The Past - Face it: the words “Dallas” and “winners” don’t often come in the same sentence unless the latter word refers to someone else. The long history of flattering to deceive, of general mediocrity, will take some doing to overcome. The amazing thing: 2006 was the best year in club history. Why doesn’t it feel that way?

What They Gave Away - Ronnie O'Brien, Simo Valakari, Greg Vanney, and Richard Mulrooney: two of those guys were no great shakes, but, take them all together and that's the spine of a decent, if aging, team. I don't know much about radical spinal surgery, but suspect it's a complicated procedure.

Toja and ? - As noted elsewhere, new signing Juan Carlos Toja scored in a preseason warm-up against the Rochester Raging; if you’re a Dallas fan, you’ve got to hope that’s a sign of things to come. A week-old (and quite informative) article from the Dallas Morning News mentions another midfield player, Pablo Ricchetti. What will these guys bring to the team? Don’t know. Makes one wonder, though, why they aren’t out looking for defenders.

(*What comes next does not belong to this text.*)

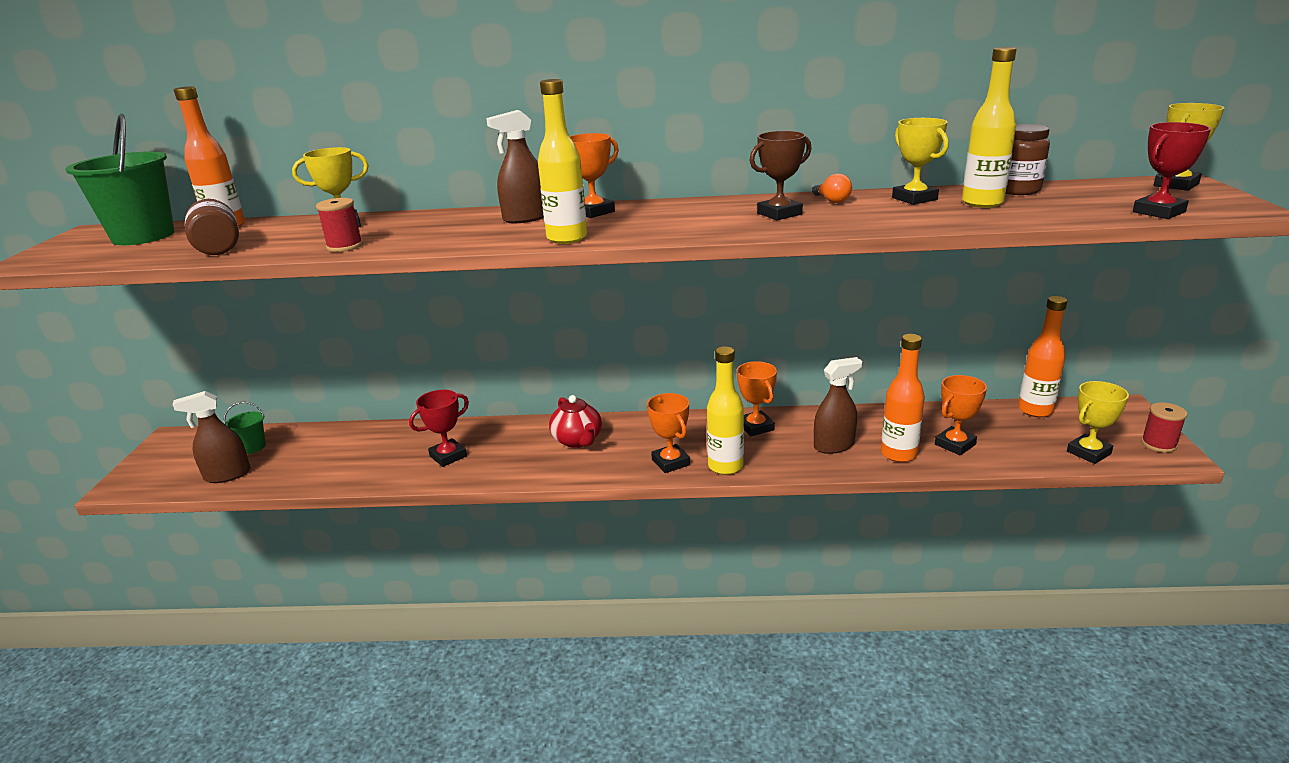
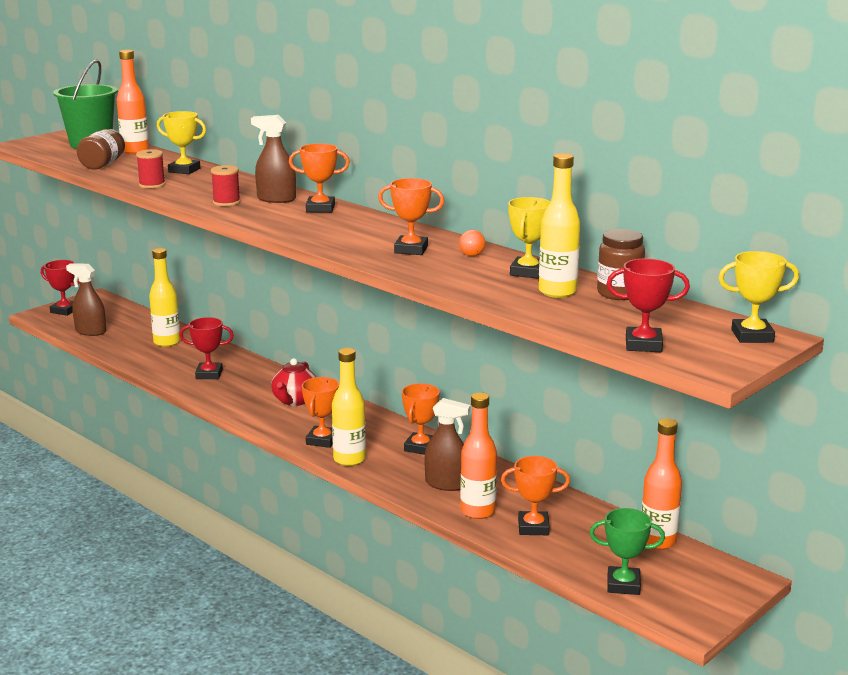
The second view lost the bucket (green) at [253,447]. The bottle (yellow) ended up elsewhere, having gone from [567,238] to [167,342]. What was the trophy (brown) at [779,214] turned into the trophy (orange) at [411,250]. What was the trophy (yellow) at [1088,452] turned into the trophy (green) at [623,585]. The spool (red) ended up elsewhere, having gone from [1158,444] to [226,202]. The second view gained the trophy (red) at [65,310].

Prospects - Using Gambling Analogies
That FC Dallas posted the best season in team history in 2006 suggests there’s something in play beyond my knee-jerk opinion. But there’s just something telling me to trust that jerking knee, so, here it is:

These guys are bluffing; the years when they sucked so bad no one could miss it aside, they have always bluffed, or, in less theme-relevant terms, Dallas has tended to flatter to deceive (me anyway*). And what happens when you bluff on every hand? The other players know the score and start calling the bluff. Colorado has managed this twice in as many years. For the reasons above and, out of frustration at getting burned year after year*, I've already put these guys on my "pay no mind" list. I think they’re going to miss the playoffs and that it’s their defense and general lack of experience that does them in.

* BIG CAVEAT: I'm bitter about this team. I've called them to make the Cup more times than I can count and they've failed me every time. If you're a Dallas fan, you should find the harshness of this call highly reassuring.